O apicultor Luiz Amorim, do Apiários Amorim, no Distrito Federal, que atende ao mercado interno, principalmente de Minas, Bahia, DF e Goiás, conta que houve um aumento de 200% na procura dos produtos da apicultura durante a pandemia. “Com esse despertar da população, o foco, que era o mel, passou para a produção de própolis. São 55 quilos/ano por colmeia." Ele procurou produtores de Minas para atender ao aumento da demanda relativa à própolis. Amorim diz que a substância deve ser ingerida uma vez por dia, conforme o peso da pessoa – uma gota por quilo. “Para quem acha o sabor muito forte, pode dividir em duas vezes por dia, ou mesmo tomar com sucos”, recomenda.

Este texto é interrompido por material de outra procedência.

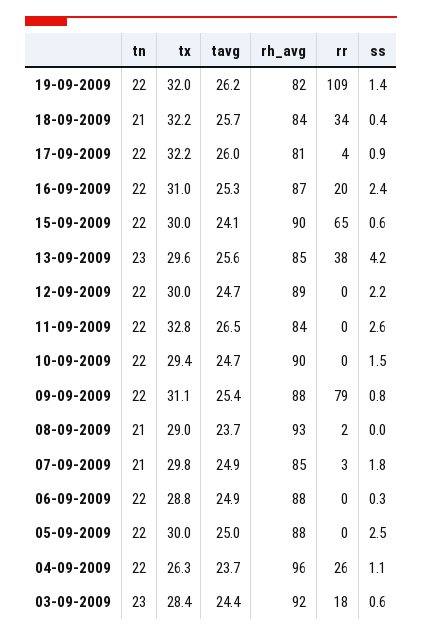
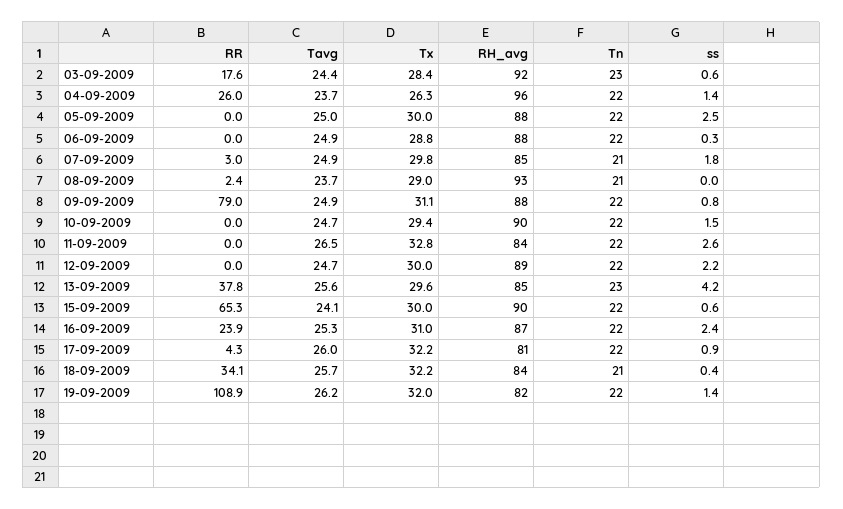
rr, 16-09-2009: 20 -> 23.9
tavg, 09-09-2009: 25.4 -> 24.9
ss, 04-09-2009: 1.1 -> 1.4

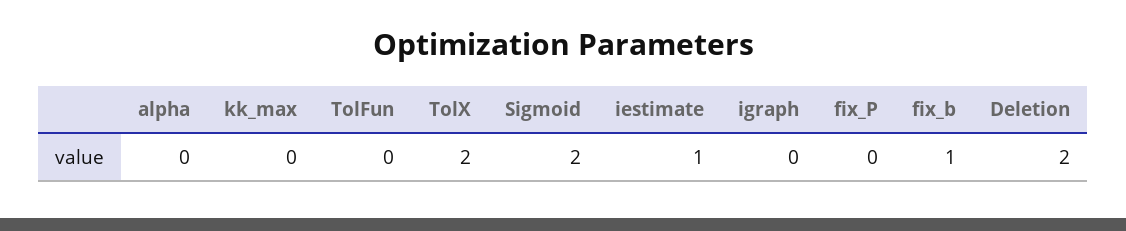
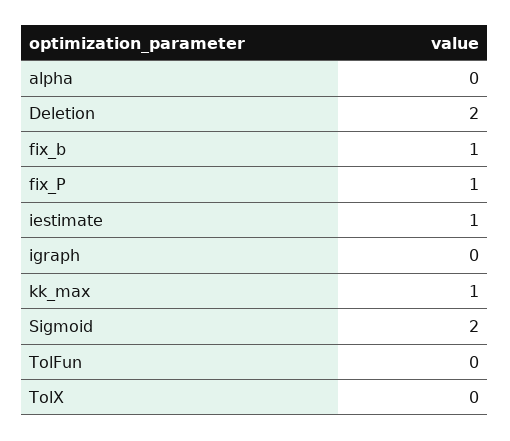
kk_max: 0 -> 1
TolX: 2 -> 0
fix_P: 0 -> 1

Cezar Júnior conta que alguns países, como Estados Unidos, até os anos de 1980, focavam as abelhas em polinização e produção de mel. "As constantes interferências genéticas fizeram com que as abelhas se esquecessem como produzir a própolis, causando grandes doenças e obrigando ao uso de medicamentos, como antibióticos, contaminando a cadeia produtiva. Ao contrário do Brasil, onde as abelhas europeias cruzaram com as africanas e se tornaram mais produtivas e extremamente resistentes a doenças, a tal ponto que os apicultores não utilizam medicamentos para tratamento do inseto."
 

Mercado procura classificação

O interesse mercadológico do setor de apicultura em se inserir nas discussões da ISO sobre normas para avaliar a qualidade da própolis impulsionou a Associação Nacional de Normas Técnicas (ABNT) a reativar a Comissão de Estudo Especial da Cadeia Apícola em 2020. Hoje, a comissão representa os interesses brasileiros nas discussões de normas internacionais ISO e, pela primeira vez, o país tem papel de destaque em âmbito internacional, atuando como mediador das discussões de grupo técnico coordenado pela China. O papel ficou a cargo da presidente da Associação Brasileira de Exportadores de Mel (Abemel), Andresa Berretta.
 
Discussões podem levar a nova normatização para criação de abelhas e fabricação de produtos apícolas(foto: Leandro Couri/EM/D.A Press)
Discussões podem levar a nova normatização para criação de abelhas e fabricação de produtos apícolas (foto: Leandro Couri/EM/D.A Press)
Para o coordenador da Comissão de Estudo Especial da Cadeia Apícola, Ricardo Camargo, o interesse do Brasil é de ser um ator mais atuante neste processo. A comissão entende que as discussões globais também servirão como arcabouço teórico para que o Ministério da Agricultura, Pecuária e Abastecimento (Mapa) atualize os Regulamentos Técnicos de Qualidade (RTQs) de própolis, que datam de 2001.

Segundo especialistas, os projetos de normas técnicas em andamento podem ajudar o órgão oficial de regulamentação e fiscalização de produtos das abelhas a reduzir a defasagem em termos de indicação de métodos analíticos e parâmetros. “Com este trabalho paralelo e autônomo na ABNT, é possível caminhar de forma mais ágil e disponibilizar esta norma técnica, após publicada, como uma base referencial para os RTQ da própolis. Promovendo, dessa maneira, uma atualização que será bastante benéfica internamente”, complementa Ricardo.